Eu estudo referências de layout no Dribbble, prototipo em Gemini, Emergent ou Lovable e finalizo no Cursor. Depois valido rastreabilidade e SEO com o IndexCheck.one.
Por que SEO é difícil em projetos vibe coding feitos em React?
Porque muitos projetos React são SPA e entregam HTML inicial vazio. Se o conteúdo só aparece após a hidratação via JavaScript, o rastreador pode indexar mal ou demorar para indexar.
O que significa “hidratação” no React?
Hidratação é quando o JavaScript executa no navegador e transforma um HTML inicial em uma interface completa. Em SPA, isso pode atrasar ou limitar o conteúdo visível para rastreadores.
Como saber se meu site entrega HTML inicial vazio?
Verifique o código fonte bruto entregue pelo servidor. Se o conteúdo principal não aparece ali, o site depende de JavaScript para renderizar.
Como resolver SEO em projetos React e vibe coding?

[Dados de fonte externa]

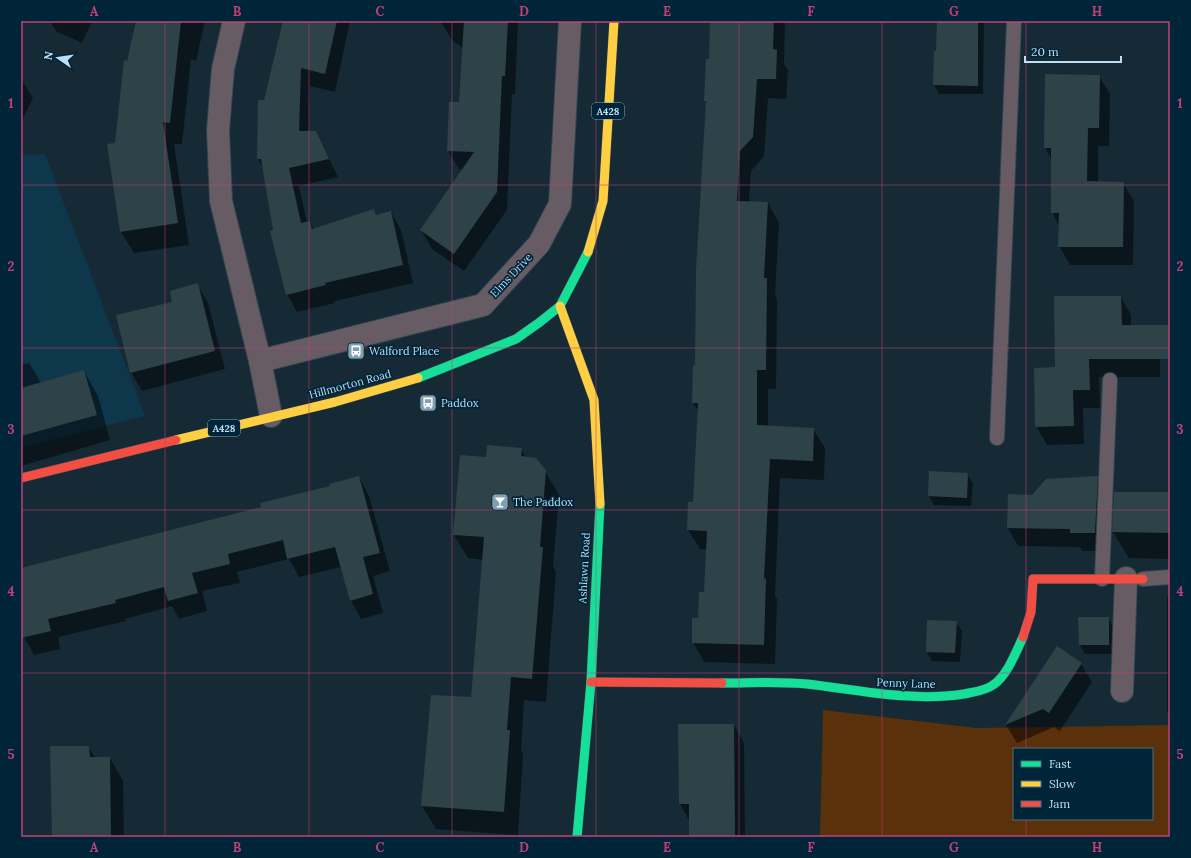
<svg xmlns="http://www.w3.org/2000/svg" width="1191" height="858" font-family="Lora,serif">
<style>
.built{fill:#0e374b}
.green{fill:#5a310b;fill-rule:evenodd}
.shadow{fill:#0007}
.building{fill:#2d4347}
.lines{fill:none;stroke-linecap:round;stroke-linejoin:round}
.lane-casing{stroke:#324651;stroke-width:16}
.street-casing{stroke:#324651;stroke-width:24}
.fast-casing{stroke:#324651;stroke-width:10}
.slow-casing{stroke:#324651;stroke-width:10}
.jam-casing{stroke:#324651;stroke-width:10}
.lane{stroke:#675c64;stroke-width:14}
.street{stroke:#675c64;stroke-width:22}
.fast{stroke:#16e098;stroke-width:9}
.slow{stroke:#ffcf43;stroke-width:9}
.jam{stroke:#f24e42;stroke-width:9}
.grid{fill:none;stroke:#c14079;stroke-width:1;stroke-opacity:0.55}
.labels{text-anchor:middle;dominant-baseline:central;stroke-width:3.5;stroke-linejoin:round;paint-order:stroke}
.shield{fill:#002538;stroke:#84a6bb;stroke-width:1}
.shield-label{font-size:10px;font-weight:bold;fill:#bddef3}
.street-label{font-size:11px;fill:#bddef3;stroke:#002538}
.poi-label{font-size:11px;fill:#bddef3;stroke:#002538;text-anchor:start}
.neatline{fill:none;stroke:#c14079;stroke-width:1.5}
.grid-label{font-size:13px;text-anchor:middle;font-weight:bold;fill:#c14079}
</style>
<rect width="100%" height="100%" fill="#152a35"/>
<path class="built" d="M45 154 145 416 21 447V155Z"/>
<path class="green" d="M823 710 977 728 1170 725V837H820ZM1014 749H1152V819H1014Z"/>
<g class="shadow">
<path d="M50 21H92L82 43 56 31Z"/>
<path d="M137 21H205L196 61 191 59 182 144H174L189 245 134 253 121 232 116 144 127 62Z"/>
<path d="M284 21H350L335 92 310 86 309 132H316L338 177 299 186 307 223 310 222 314 230 374 210 377 216 391 212 401 230 413 283 335 301V303L297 312 287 294 263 168 258 159 259 101H265Z"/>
<path d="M443 21H518L515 94H512L507 210 464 271 432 249 421 230 464 169H459L448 151 460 103 463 48 452 40 441 22Z"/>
<path d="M712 21H785L784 64 788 70 786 99 768 98 764 156 751 171 749 202 768 203 779 223 775 294 777 299 776 389H768V426L813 429 825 448 824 480 780 478 775 596 777 599 775 664 704 662 693 642 705 593 708 549H700L688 530 694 503 699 412 693 403 696 366 707 104 705 101Z"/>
<path d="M938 21H984L983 94H939L934 85Z"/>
<path d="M1099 76 1110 94 1109 146H1098V182L1123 183 1134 201 1133 265H1070L1059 246V226L1052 212V160L1045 147Z"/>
<path d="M21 79 33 98 21 122Z"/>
<path d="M197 284 208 303 225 369 142 391 131 372 174 302Z"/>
<path d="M1121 297 1131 315V326L1160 344V377H1099L1100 408H1083L1084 444 1047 445 1036 426 1056 368Z"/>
<path d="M29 363 41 383 84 371 98 396 110 440 21 466V365Z"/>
<path d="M521 449 526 458 545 471 559 495 553 566 556 572 546 702 524 700 521 750 523 755 518 835 436 829 422 806 472 699 483 560 468 558 454 535 486 458Z"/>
<path d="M967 474 973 483 971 506 934 505 929 496Z"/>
<path d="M359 477 369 496 390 571 373 576 383 613 361 619 351 601 341 567 299 577 289 559 237 572 240 583 202 591 207 611 179 619 172 606 125 619 126 621 58 637 60 649 34 655 24 637 21 625V569L262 507Z"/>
<path d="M1097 477 1108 495 1105 551H1082L1080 547 1018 546 1008 528 1033 496Z"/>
<path d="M1170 493V559L1129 558 1113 532Z"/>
<path d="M1167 597H1170V715L1167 711Z"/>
<path d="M1108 618 1113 627V654H1085L1080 645Z"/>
<path d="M956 622 962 631 960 662 932 661 927 652Z"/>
<path d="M1058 648 1081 664 1092 682 1060 731 1054 727 1017 743 1006 725Z"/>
<path d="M679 725H734L744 743 745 837H690V822L680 804Z"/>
<path d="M89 747 95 758H110L123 781 124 837H53Z"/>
</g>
<g class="building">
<path d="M136 21H181L170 123 163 122 178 223 120 232 107 144 115 143 124 60 127 61Z"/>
<path d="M283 21H337L325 74 301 68 299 131H316L329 159 289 168 301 223 310 221 312 229 374 209 376 215 391 211 403 265 325 283 326 285 286 295 270 231 273 230 261 159H257L258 100H264Z"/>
<path d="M464 21H508L505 76H502L497 192 454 254 420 230 474 152 447 151 449 102H459Z"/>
<path d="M710 21H774L773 49 777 50 776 79H757L753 137 740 151 737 201 768 202 764 278H767L766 370H757V425L814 428 813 461 770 459 764 579 766 578 764 645 692 643V618H698L699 592H704L707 531 687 530 688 502H693L698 403H692L693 365H695L696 270 706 101H704L706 59H709Z"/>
<path d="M937 21H978V86L933 85 934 51H936Z"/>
<path d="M1045 74 1100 75 1099 128H1088L1087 181 1124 182 1123 247H1058L1059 213H1051V148H1044Z"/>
<path d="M198 283 215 351 130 373 116 315 172 302 170 291Z"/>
<path d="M1054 296H1121L1122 325H1170V359H1089L1090 390H1073L1074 426 1035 427 1034 368 1055 367Z"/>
<path d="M84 370 97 415 21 436V388Z"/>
<path d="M487 445 522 448 521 456 536 458 546 470 540 547H543L532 679 511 677 507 730H510L504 812 421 806 431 695 471 697 484 537 453 535 460 455 486 457Z"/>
<path d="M929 471 968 473 967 498 928 496Z"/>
<path d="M359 476 380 553 363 557 373 594 350 601 335 547 287 559 283 540 228 554 230 564 192 573 198 593 168 601 164 587 115 600 116 603 48 619 51 631 21 638V568L261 507 260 503 330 486 329 484Z"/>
<path d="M1098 476 1095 533H1070V529L1007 528 1008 494 1032 495 1046 479Z"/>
<path d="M1114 492H1170V533L1112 532Z"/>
<path d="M1078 617H1109V645H1079Z"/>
<path d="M927 620 957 621 955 653 926 652Z"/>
<path d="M1057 646 1082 663 1049 713 1043 709 1005 725Z"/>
<path d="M678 724H734L735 837H689V804H679Z"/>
<path d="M50 746H89L90 757H110L111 837H52Z"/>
</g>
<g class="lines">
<defs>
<g id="lane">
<path d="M997 438 1014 21"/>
<path d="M1102 579 1110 380"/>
<path d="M1143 579 1170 577"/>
</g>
<g id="street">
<path d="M234 21 223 69 218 130 221 201 260 361 271 416"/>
<path d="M260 361 483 305 539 244 560 204 570 21"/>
<path d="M1122 691 1126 578"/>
</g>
<g id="fast">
<path d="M418 378 516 339 540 322 560 306 588 252"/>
<path d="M722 683C750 683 779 681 807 684 859 690 911 702 964 694 973 692 985 691 993 685 1007 676 1016 652 1023 637"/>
<path d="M577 837 591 682 600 504"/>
</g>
<g id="slow">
<path d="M588 252 603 201 614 21"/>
<path d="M560 306 594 400 600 504"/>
<path d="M176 440 335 402 418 378"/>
</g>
<g id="jam">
<path d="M21 478 176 440"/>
<path d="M1023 637 1031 612 1033 579H1143"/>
<path d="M591 682 722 683"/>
</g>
</defs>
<use href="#lane" class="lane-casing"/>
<use href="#street" class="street-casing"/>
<use href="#fast" class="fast-casing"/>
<use href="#slow" class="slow-casing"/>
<use href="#jam" class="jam-casing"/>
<use href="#lane" class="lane"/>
<use href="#street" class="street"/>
<use href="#fast" class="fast"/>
<use href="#slow" class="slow"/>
<use href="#jam" class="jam"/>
</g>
<path class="grid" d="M165 21V837M309 21V837M452 21V837M596 21V837M739 21V837M882 21V837M1026 21V749M21 185H1170M21 348H1170M21 510H1170M21 673H1170M1026 819V837"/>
<defs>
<symbol id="bus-square" viewBox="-11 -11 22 22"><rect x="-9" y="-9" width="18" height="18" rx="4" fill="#829fb0" stroke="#002538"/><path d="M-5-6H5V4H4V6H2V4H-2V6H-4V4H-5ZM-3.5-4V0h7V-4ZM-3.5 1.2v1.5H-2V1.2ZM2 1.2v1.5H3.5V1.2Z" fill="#fff"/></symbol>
<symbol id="bar-square" viewBox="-11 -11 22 22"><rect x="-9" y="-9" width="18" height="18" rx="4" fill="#829fb0" stroke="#002538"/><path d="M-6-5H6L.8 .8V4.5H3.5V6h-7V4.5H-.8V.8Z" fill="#fff"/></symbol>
</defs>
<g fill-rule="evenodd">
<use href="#bus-square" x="346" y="341" width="20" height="20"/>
<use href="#bus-square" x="418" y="393" width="20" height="20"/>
<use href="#bar-square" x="490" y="492" width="20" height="20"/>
</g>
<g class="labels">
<g class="shield">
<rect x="592" y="103" width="32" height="16" rx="3"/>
<rect x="208" y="420" width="32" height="16" rx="3"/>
</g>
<g class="shield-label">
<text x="608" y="111">A428</text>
<text x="224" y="428">A428</text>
</g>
<g class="street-label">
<text transform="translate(511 275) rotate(-47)">Elms Drive</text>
<text transform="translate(350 384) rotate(-15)">Hillmorton Road</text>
<text transform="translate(584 568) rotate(-87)">Ashlawn Road</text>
<text transform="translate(906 683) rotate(2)">Penny Lane</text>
</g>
<g class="poi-label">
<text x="369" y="351">Walford Place</text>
<text x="441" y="403">Paddox</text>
<text x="513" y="502">The Paddox</text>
</g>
</g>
<rect width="1191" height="858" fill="none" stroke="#002538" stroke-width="44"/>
<rect x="1013" y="748" width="140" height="72" fill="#002538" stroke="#4c6f83"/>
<rect x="1021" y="761" width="20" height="6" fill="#16e098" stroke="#4c6f83"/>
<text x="1049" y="768" font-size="12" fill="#bddef3">Fast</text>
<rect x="1021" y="781" width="20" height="6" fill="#ffcf43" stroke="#4c6f83"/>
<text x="1049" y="788" font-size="12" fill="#bddef3">Slow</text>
<rect x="1021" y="801" width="20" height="6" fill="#f24e42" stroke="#4c6f83"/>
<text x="1049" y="808" font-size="12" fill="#bddef3">Jam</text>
<g transform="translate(58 58) rotate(283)" stroke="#002538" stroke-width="3" paint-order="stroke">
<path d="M0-3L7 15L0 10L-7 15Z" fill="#bddef3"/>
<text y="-6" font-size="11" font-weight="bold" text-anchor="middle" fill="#bddef3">N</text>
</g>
<path d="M1025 56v6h96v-6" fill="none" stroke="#bddef3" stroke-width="2"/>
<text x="1031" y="56" font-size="12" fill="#bddef3" stroke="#002538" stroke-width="3" paint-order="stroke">20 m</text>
<rect x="22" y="22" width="1147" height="814" class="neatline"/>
<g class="grid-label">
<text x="94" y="16">A</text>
<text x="237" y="16">B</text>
<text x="380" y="16">C</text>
<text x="524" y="16">D</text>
<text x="667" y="16">E</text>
<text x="811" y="16">F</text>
<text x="954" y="16">G</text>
<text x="1097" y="16">H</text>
<text x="11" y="108">1</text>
<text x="1180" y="108">1</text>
<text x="11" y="271">2</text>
<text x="1180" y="271">2</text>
<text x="11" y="434">3</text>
<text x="1180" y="434">3</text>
<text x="11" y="596">4</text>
<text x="1180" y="596">4</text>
<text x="11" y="759">5</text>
<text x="1180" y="759">5</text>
<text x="94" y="852">A</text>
<text x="237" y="852">B</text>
<text x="380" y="852">C</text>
<text x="524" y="852">D</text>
<text x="667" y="852">E</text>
<text x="811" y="852">F</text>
<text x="954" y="852">G</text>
<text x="1097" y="852">H</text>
</g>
</svg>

A solução mais comum é usar SSR, SSG ou renderização híbrida para entregar conteúdo no HTML inicial. Depois, ajuste metadados, sitemap, robots, canonical e dados estruturados.
O que é o IndexCheck.one?
IndexCheck.one é uma solução que eu criei para diagnosticar rastreabilidade e indexação, especialmente em projetos modernos com JavaScript. Ele aponta problemas e sugere caminhos técnicos para corrigir.
Vibe coding vai substituir desenvolvedores?
Não. Ele muda o jogo e acelera produção, mas qualidade ainda depende de repertório, revisão e decisões técnicas.